Money managers garnered a record ¥61 billion ($553 million) in fees managing the Government Pension Investment Fund's ¥186.2 trillion portfolio — roughly half of Japan's pension assets — for the fiscal year ended March 31.
Those outlays easily topped the previous record of ¥48.7 billion for the year ended March 31, 2018. At the April 2018 start of the following fiscal year, GPIF moved to achieve a better alignment of interests with its external managers, instituting higher performance fees but only passive payouts for managers that fail to top their benchmarks.
The year the new system went into effect, GPIF's fee payments plummeted to ¥29.5 billion before rebounding slightly to ¥31.9 billion for the year through March 31, 2020 — roughly 2 basis points of the weighted average of the portfolio's holdings.

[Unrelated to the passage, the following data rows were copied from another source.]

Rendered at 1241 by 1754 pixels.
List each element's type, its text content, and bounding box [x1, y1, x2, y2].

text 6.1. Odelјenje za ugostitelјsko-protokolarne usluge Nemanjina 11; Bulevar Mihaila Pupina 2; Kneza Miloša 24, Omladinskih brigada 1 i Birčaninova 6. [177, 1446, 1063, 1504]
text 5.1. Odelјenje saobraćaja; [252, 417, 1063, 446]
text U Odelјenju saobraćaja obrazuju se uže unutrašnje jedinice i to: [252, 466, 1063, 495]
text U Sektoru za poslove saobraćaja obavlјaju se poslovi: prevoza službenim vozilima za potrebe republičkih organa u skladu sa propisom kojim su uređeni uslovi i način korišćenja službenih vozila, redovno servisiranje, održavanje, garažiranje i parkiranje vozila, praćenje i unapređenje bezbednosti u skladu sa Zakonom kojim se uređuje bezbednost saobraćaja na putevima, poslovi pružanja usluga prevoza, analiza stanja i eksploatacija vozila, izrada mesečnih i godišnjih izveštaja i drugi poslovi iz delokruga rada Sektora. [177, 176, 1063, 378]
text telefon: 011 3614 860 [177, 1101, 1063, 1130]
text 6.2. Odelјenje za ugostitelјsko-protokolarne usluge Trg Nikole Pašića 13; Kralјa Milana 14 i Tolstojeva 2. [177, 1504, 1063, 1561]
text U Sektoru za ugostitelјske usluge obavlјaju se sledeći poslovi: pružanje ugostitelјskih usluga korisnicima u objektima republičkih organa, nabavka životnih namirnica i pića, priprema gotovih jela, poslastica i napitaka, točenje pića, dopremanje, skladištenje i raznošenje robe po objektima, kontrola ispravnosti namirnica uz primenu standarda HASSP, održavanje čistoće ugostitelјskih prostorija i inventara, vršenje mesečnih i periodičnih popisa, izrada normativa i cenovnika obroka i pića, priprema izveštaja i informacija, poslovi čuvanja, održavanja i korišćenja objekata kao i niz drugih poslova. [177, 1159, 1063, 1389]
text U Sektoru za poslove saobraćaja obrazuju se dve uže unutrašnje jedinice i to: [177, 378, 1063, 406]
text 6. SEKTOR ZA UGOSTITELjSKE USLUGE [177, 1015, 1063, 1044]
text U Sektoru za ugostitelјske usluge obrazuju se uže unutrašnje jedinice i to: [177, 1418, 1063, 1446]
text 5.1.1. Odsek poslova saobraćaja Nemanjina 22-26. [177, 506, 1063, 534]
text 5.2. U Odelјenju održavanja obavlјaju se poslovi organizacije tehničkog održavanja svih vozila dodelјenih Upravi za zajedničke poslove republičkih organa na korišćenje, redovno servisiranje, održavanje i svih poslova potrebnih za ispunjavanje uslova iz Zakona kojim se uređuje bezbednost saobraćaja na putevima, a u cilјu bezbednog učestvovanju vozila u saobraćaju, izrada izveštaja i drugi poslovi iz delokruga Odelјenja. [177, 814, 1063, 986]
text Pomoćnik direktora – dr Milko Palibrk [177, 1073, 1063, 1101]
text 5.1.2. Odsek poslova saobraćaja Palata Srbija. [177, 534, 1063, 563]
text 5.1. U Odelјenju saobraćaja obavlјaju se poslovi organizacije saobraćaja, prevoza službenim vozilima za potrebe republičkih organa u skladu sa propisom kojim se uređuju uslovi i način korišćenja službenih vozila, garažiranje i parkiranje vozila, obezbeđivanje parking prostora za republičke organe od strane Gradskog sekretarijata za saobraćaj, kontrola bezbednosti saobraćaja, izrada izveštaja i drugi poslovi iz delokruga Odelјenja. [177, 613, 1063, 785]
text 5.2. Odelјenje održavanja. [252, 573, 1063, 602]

GPIF's then-chief investment officer, Hiromichi Mizuno, insisted the world's biggest pension fund wasn't intent on lowering fees and stood willing to pay handsomely for performance — even as roughly 80% of the pension fund's portfolio continues to be managed passively. The fund ended its March 31 fiscal year with roughly 25% of its portfolio, or more than ¥47 trillion, each in domestic and foreign stocks and bonds. Within those segments, active allocations came to 27% for domestic bonds, 24% for foreign bonds, 12% for foreign stocks and 7% for domestic stocks.
The volatile, pandemic-stricken year through March 2021 effectively became the first broad test of GPIF's willingness to pay for alpha, with more than 80% of the pension fund's roughly 50 active managers outperforming their benchmarks — many by substantial margins. The year before, 18 managers outperformed while 29 underperformed. For the year ended March 31, 2019, 24 bested their benchmarks and 25 underperformed.
GPIF's latest annual report suggests that managers were able to share in the portfolio's stellar 25% — or $340 billion — gain for the year, with fee payouts up more than 90% and climbing for the first time to roughly 4 basis points of the portfolio's value.